Scale model of the K130 Batch 2 Corvette on Lürssen stand at PACIFIC 2019

Two of the five Batch 2 corvettes are being built at the Lürssen shipyard in Bremen, while the three others are being manufactured and pre-equipped at the German Naval Yards site in Kiel. The ships’ stern are manufactured at the Lürssen Peene shipyard. Lürssen subsidiary Blohm + Voss will be in charge of connecting the ship fore and aft parts in Hamburg, a major step known as the “wedding thrust”.

The roughly 89-meter-long corvettes will also be fully equipped and put into operation in Hamburg. They also go through their functional tests and approvals from Hamburg – in coordination with the Bundeswehr and the German Navy.
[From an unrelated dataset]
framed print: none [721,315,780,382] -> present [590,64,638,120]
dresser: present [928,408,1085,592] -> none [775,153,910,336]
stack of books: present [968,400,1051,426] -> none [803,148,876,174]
Scale model of the K130 Batch 2 Corvette on Lürssen stand at PACIFIC 2019

First pictures of the K130 Batch 2 also suggests that the future ships will receive the latest variant of the 76mm main gun by Leonardo (with a stealthy shield, while existing K130 main guns have a round cupola). Existing K130 Corvettes weapon systems include four Saab RBS-15 anti-ship missiles, two 21-cell RAM surface to air missile systems, an Oto Melara 76/62 gun and two Rheinmetall MLG 27 guns.